'''
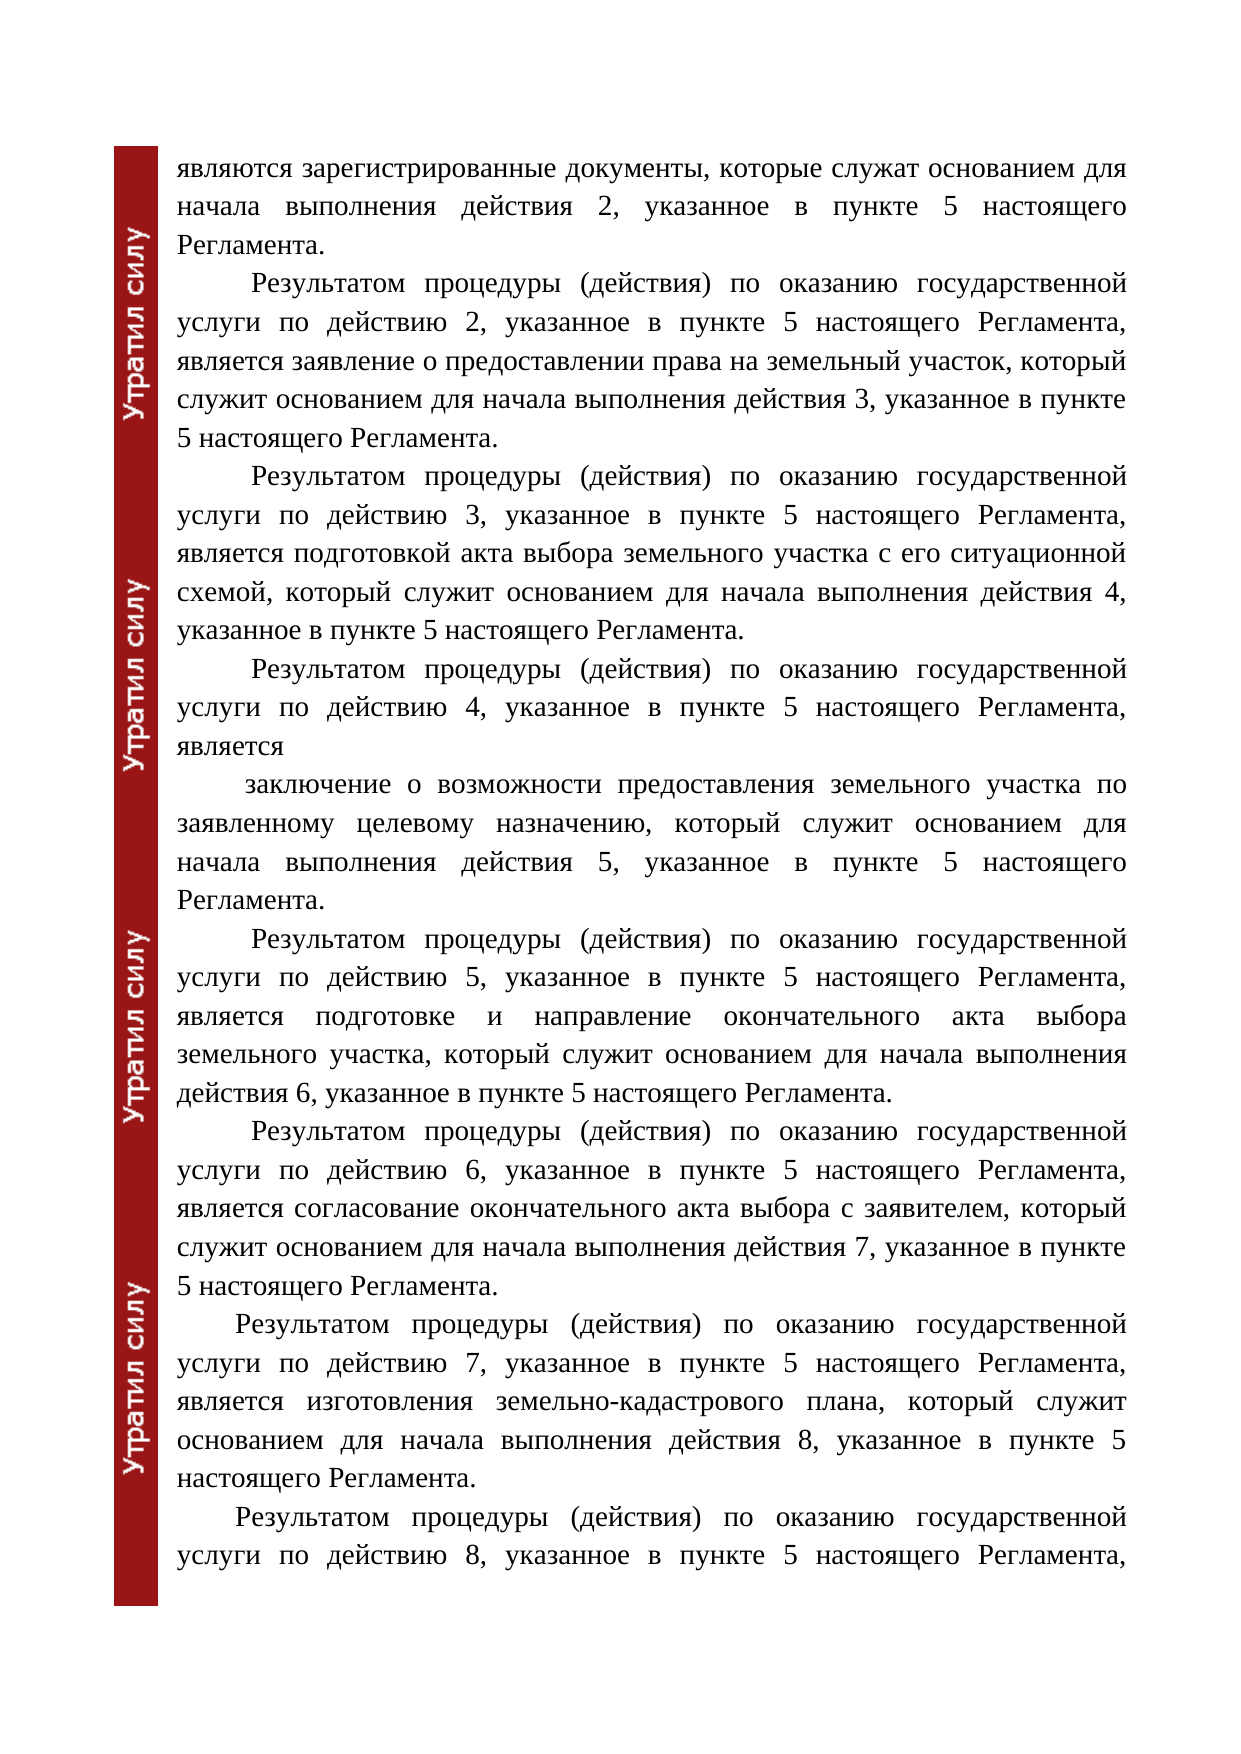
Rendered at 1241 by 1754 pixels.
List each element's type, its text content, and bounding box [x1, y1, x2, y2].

picture [114, 1301, 158, 1306]
text Результатом процедуры (действия) по оказанию государственной услуги по действию 5, указанное в пункте 5 настоящего Регламента, является подготовке и направление окончательного акта выбора земельного участка, который служит основанием для начала выполнения действия 6, указанное в пункте 5 настоящего Регламента. [112, 921, 1128, 1108]
text Результатом процедуры (действия) по оказанию государственной услуги по действию 6, указанное в пункте 5 настоящего Регламента, является согласование окончательного акта выбора с заявителем, который служит основанием для начала выполнения действия 7, указанное в пункте 5 настоящего Регламента. [112, 1113, 1128, 1301]
text Результатом процедуры (действия) по оказанию государственной услуги по действию 2, указанное в пункте 5 настоящего Регламента, является заявление о предоставлении права на земельный участок, который служит основанием для начала выполнения действия 3, указанное в пункте 5 настоящего Регламента. [112, 266, 1128, 453]
picture [114, 146, 158, 150]
picture [114, 1108, 158, 1113]
picture [114, 916, 158, 921]
picture [114, 261, 158, 266]
picture [114, 762, 158, 767]
picture [114, 1494, 158, 1499]
text Результатом процедуры (действия) по оказанию государственной услуги по действию 3, указанное в пункте 5 настоящего Регламента, является подготовкой акта выбора земельного участка с его ситуационной схемой, который служит основанием для начала выполнения действия 4, указанное в пункте 5 настоящего Регламента. [112, 458, 1128, 646]
text Результатом процедуры (действия) по оказанию государственной услуги по действию 8, указанное в пункте 5 настоящего Регламента, является утверждение земельно-кадастрового плана который служит основанием для начала выполнения действия 9, указанное в пункте 5 настоящего Регламента. [112, 1499, 1128, 1571]
picture [114, 453, 158, 458]
text Результатом процедуры (действия) по оказанию государственной услуги по действию 7, указанное в пункте 5 настоящего Регламента, является изготовления земельно-кадастрового плана, который служит основанием для начала выполнения действия 8, указанное в пункте 5 настоящего Регламента. [112, 1306, 1128, 1494]
picture [114, 646, 158, 651]
text 6. Результатом процедуры (действия) по оказанию государственной услуги по действию 1, указанное в пункте 5 настоящего Регламента, являются зарегистрированные документы, которые служат основанием для начала выполнения действия 2, указанное в пункте 5 настоящего Регламента. [112, 150, 1128, 261]
text Результатом процедуры (действия) по оказанию государственной услуги по действию 4, указанное в пункте 5 настоящего Регламента, является [112, 651, 1128, 762]
picture [114, 1571, 158, 1606]
text заключение о возможности предоставления земельного участка по заявленному целевому назначению, который служит основанием для начала выполнения действия 5, указанное в пункте 5 настоящего Регламента. [112, 767, 1128, 916]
'''
- **Task requirements**:
Check each line of the records above, and copy those that hold the word "плана".

- **Response**:
text Результатом процедуры (действия) по оказанию государственной услуги по действию 8, указанное в пункте 5 настоящего Регламента, является утверждение земельно-кадастрового плана который служит основанием для начала выполнения действия 9, указанное в пункте 5 настоящего Регламента. [112, 1499, 1128, 1571]
text Результатом процедуры (действия) по оказанию государственной услуги по действию 7, указанное в пункте 5 настоящего Регламента, является изготовления земельно-кадастрового плана, который служит основанием для начала выполнения действия 8, указанное в пункте 5 настоящего Регламента. [112, 1306, 1128, 1494]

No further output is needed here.